Under the influence of dynamic vehicle loading, the surrounding rock mass between spatially intersecting roadways is primarily affected by the horizontal stress field. The failure initiates at the surface of the surrounding rock and progressively extends inward. Maintaining the integrity of the surrounding rock mass between intersecting roadways is critical for ensuring the stability of the roadway bearing structure.

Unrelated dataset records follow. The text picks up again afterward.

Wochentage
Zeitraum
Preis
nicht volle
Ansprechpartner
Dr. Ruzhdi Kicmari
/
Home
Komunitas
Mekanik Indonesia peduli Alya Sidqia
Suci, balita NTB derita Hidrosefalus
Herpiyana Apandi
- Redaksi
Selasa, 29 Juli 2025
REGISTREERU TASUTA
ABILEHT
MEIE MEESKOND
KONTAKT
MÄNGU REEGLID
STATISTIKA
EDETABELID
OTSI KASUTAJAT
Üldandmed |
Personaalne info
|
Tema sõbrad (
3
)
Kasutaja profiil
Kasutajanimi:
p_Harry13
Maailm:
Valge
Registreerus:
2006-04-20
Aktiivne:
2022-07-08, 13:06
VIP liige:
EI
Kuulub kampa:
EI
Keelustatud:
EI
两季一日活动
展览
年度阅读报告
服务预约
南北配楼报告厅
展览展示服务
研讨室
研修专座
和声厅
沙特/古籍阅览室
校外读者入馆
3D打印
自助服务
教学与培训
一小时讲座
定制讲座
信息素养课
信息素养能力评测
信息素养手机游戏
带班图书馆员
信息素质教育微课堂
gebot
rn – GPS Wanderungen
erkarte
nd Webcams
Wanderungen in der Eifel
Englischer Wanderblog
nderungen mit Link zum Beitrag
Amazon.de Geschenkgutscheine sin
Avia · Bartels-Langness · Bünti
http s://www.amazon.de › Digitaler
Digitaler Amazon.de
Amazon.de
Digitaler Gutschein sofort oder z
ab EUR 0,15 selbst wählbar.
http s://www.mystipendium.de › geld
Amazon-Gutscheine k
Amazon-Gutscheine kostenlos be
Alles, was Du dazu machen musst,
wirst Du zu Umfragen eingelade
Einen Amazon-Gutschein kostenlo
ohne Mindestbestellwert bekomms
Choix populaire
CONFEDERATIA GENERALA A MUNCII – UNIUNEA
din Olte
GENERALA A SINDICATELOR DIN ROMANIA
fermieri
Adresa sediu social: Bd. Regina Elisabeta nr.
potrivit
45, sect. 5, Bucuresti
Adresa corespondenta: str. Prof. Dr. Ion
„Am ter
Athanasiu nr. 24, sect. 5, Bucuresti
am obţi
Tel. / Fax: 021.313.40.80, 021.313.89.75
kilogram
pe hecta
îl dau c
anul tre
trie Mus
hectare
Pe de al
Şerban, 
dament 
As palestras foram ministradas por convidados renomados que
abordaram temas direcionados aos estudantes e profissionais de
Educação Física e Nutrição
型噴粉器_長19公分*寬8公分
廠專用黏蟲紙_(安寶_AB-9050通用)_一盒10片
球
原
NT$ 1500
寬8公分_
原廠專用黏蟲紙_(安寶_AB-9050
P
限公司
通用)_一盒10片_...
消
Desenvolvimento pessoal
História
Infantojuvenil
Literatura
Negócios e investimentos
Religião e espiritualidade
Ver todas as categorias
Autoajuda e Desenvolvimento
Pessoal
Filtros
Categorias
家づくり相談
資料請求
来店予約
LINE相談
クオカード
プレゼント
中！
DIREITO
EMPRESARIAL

The criterion equation for the bearing capacity failure of the surrounding rock mass, induced by the failure of the surrounding rock in spatially intersecting roadways, is expressed as follows:

$$\begin{array}{l}2\left\{{\displaystyle \frac{ALf}{2K_p}}\left(e^{{\displaystyle \frac{2K_{p}f}{L}}\left(y_a\right)}-1\right)-y_a\times C/f+P\left(H/2-y_a\right)+(a+y_a)(A{e}^{{\displaystyle \frac{2K_{p}f}{L}}\left(y_a\right)}-P-B)\right\}\left({\displaystyle \frac{H/2-y_a}{H/2+y_a}}\right)\\ =2P\left(a+H/2\right)-Pa\end{array}$$

To prevent the instability of the bearing structure in spatially intersecting roadways, the inter-roadway distance must satisfy the condition $H>2y_a$.

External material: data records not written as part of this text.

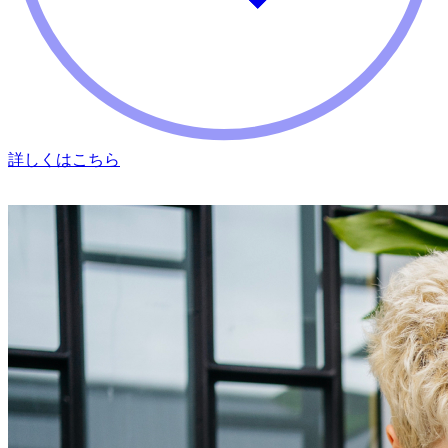
詳しくはこちら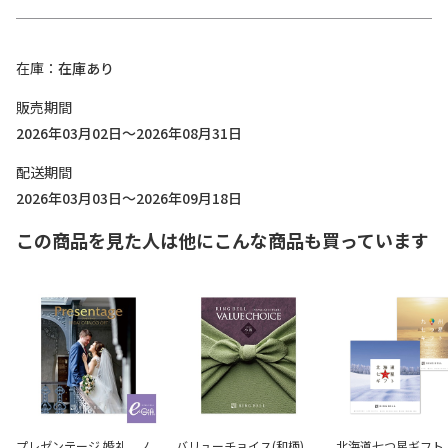
在庫
在庫あり
販売期間
2026年03月02日～2026年08月31日
配送期間
2026年03月03日～2026年09月18日
この商品を見た人は他にこんな商品も買っています
プレゼンテージ 婚礼 ノ
バリューチョイス(和柄)
北海道七つ星ギフト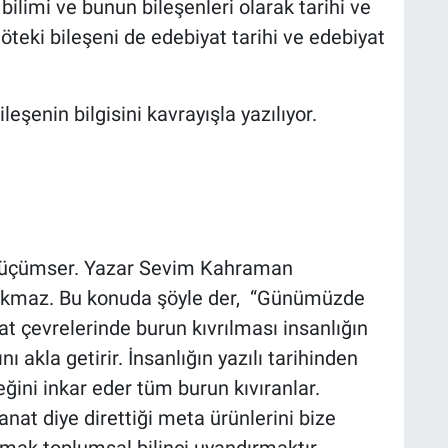
r bilimi ve bunun bileşenleri olarak tarihi ve
 öteki bileşeni de edebiyat tarihi ve edebiyat
leşenin bilgisini kavrayışla yazılıyor.
i küçümser. Yazar Sevim Kahraman
rakmaz. Bu konuda şöyle der, “Günümüzde
at çevrelerinde burun kıvrılması insanlığın
akla getirir. İnsanlığın yazılı tarihinden
ini inkar eder tüm burun kıvıranlar.
nat diye direttiği meta ürünlerini bize
rmak toplumsal bilinci uyandırmaktır.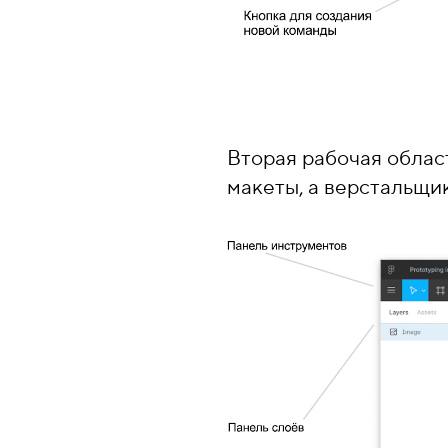
Вторая рабочая облас
макеты, а верстальщи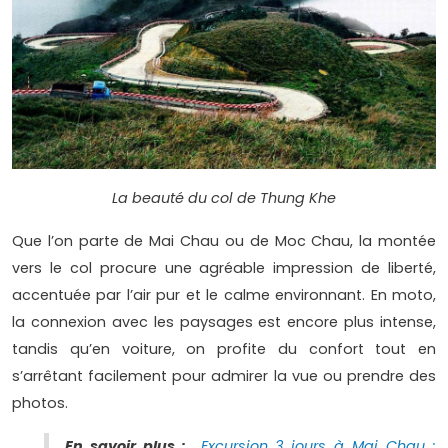
La beauté du col de Thung Khe
Que l’on parte de Mai Chau ou de Moc Chau, la montée
vers le col procure une agréable impression de liberté,
accentuée par l’air pur et le calme environnant. En moto,
la connexion avec les paysages est encore plus intense,
tandis qu’en voiture, on profite du confort tout en
s’arrêtant facilement pour admirer la vue ou prendre des
photos.
En savoir plus :
Excursion 3 jours à Mai Chau :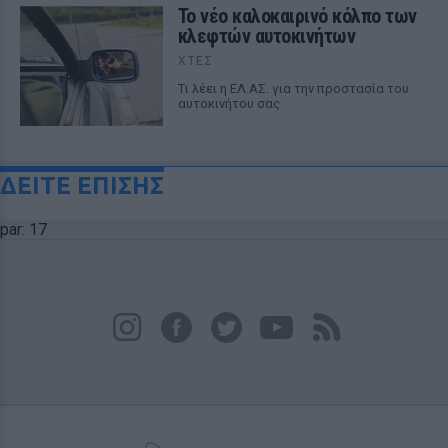
Το νέο καλοκαιρινό κόλπο των
κλεφτών αυτοκινήτων
ΧΤΕΣ
Tι λέει η ΕΛ.ΑΣ. για την προστασία του
αυτοκινήτου σας
ΔΕΙΤΕ ΕΠΙΣΗΣ
par: 17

The effect of vehicle loading significantly intensifies the stress concentration in the surrounding rock. The dynamic load induces an asymmetric stress distribution, with more pronounced stress concentration on the side closer to the vehicle. The vehicle load in the 5⁻² coal roadway is transmitted through the surrounding rock to the 5⁻¹ coal roadway, leading to an expansion of the stress concentration zone in the lower roadway. Under the influence of vehicle loading, the deformation of the surrounding rock in both the roof/floor and ribs increases significantly. The tensile deformation of the roof and floor becomes more evident, with the deformation zone concentrated directly beneath the roadway.

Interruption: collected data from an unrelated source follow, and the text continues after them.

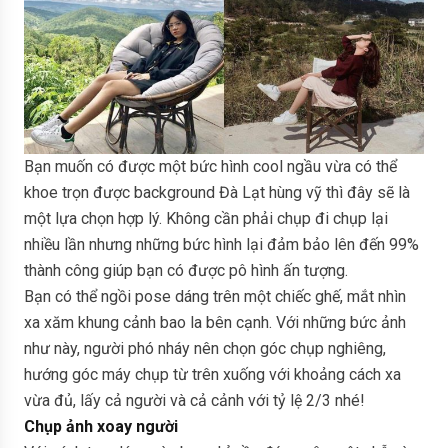
Bạn muốn có được một bức hình cool ngầu vừa có thể
khoe trọn được background Đà Lạt hùng vỹ thì đây sẽ là
một lựa chọn hợp lý. Không cần phải chụp đi chụp lại
nhiều lần nhưng những bức hình lại đảm bảo lên đến 99%
thành công giúp bạn có được pô hình ấn tượng.
Bạn có thể ngồi pose dáng trên một chiếc ghế, mắt nhìn
xa xăm khung cảnh bao la bên cạnh. Với những bức ảnh
như này, người phó nháy nên chọn góc chụp nghiêng,
hướng góc máy chụp từ trên xuống với khoảng cách xa
vừa đủ, lấy cả người và cả cảnh với tỷ lệ 2/3 nhé!
Chụp ảnh xoay người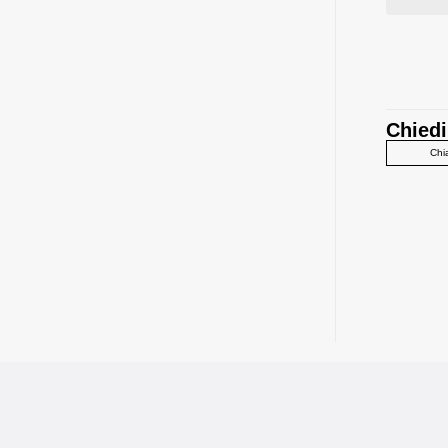
Chiedi
Chi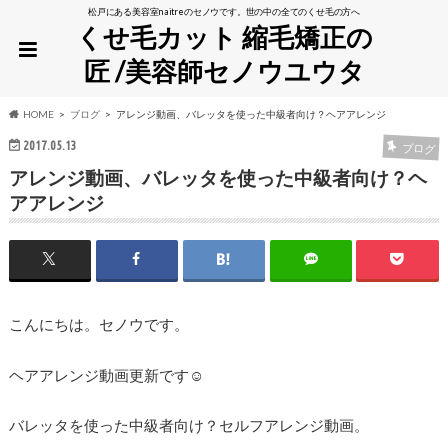
松戸にある美容室naitreのセノウです。世の中の全てのくせ毛の方へ
くせ毛カット 縮毛矯正の
匠 /美容師セノウユウタ
HOME
ブログ
アレンジ動画、バレッタを使った中級者向け？ヘアアレンジ
2017.05.13
ブログ
アレンジ動画、バレッタを使った中級者向け？ヘ
アアレンジ
こんにちは。セノウです。
ヘアアレンジ動画更新です☺︎
バレッタを使った中級者向け？セルフアレンジ動画。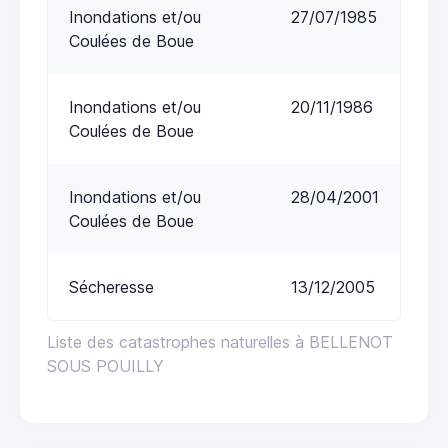
Inondations et/ou
27/07/1985
Coulées de Boue
Inondations et/ou
20/11/1986
Coulées de Boue
Inondations et/ou
28/04/2001
Coulées de Boue
Sécheresse
13/12/2005
Liste des catastrophes naturelles à BELLENOT
SOUS POUILLY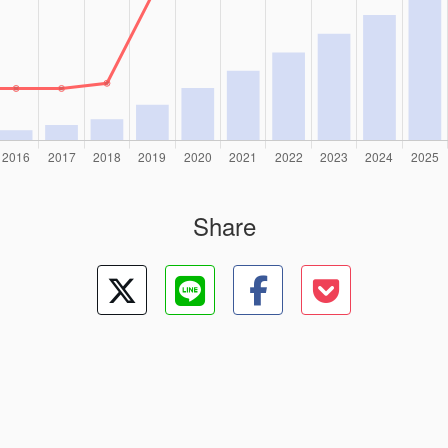
Share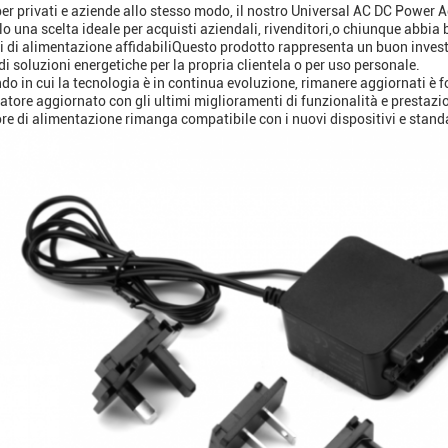
per privati e aziende allo stesso modo, il nostro Universal AC DC Power 
o una scelta ideale per acquisti aziendali, rivenditori,o chiunque abbia 
i di alimentazione affidabiliQuesto prodotto rappresenta un buon inves
di soluzioni energetiche per la propria clientela o per uso personale.
do in cui la tecnologia è in continua evoluzione, rimanere aggiornati 
tatore aggiornato con gli ultimi miglioramenti di funzionalità e presta
ore di alimentazione rimanga compatibile con i nuovi dispositivi e stand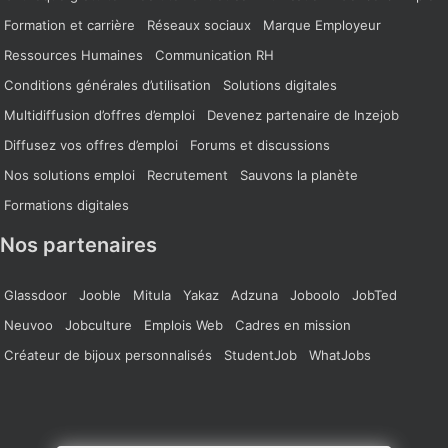
Formation et carrière
Réseaux sociaux
Marque Employeur
Ressources Humaines
Communication RH
Conditions générales d’utilisation
Solutions digitales
Multidiffusion d’offres d’emploi
Devenez partenaire de Inzejob
Diffusez vos offres d’emploi
Forums et discussions
Nos solutions emploi
Recrutement
Sauvons la planète
Formations digitales
Nos partenaires
Glassdoor
Jooble
Mitula
Yakaz
Adzuna
Joboolo
JobTed
Neuvoo
Jobculture
Emplois Web
Cadres en mission
Créateur de bijoux personnalisés
StudentJob
WhatJobs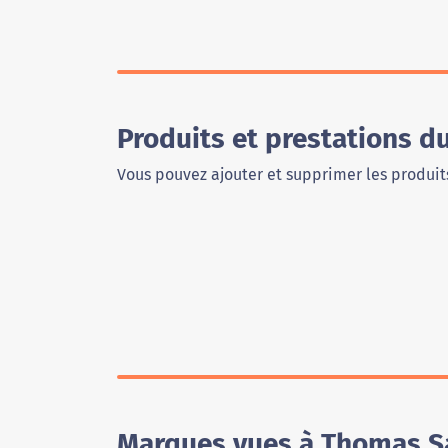
Produits et prestations 
Vous pouvez ajouter et supprimer les produits
Marques vues à Thomas S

A surrounding rock control scheme was proposed for spatially intersecting roadways, in which full-length rock bolt and cable support is applied along the entire upper roadway, while the lower roadway adopts full rock bolt support combined with partial cable reinforcement and supplementary I-beam steel set support. After implementation of the design scheme, no significant deformation was observed in the cross-section of the upper roadway at the intersection zone, and the surrounding rock deformation in the lower roadway was limited to less than 50 mm. The scheme significantly enhanced the integrity of the rock mass between the intersecting roadways.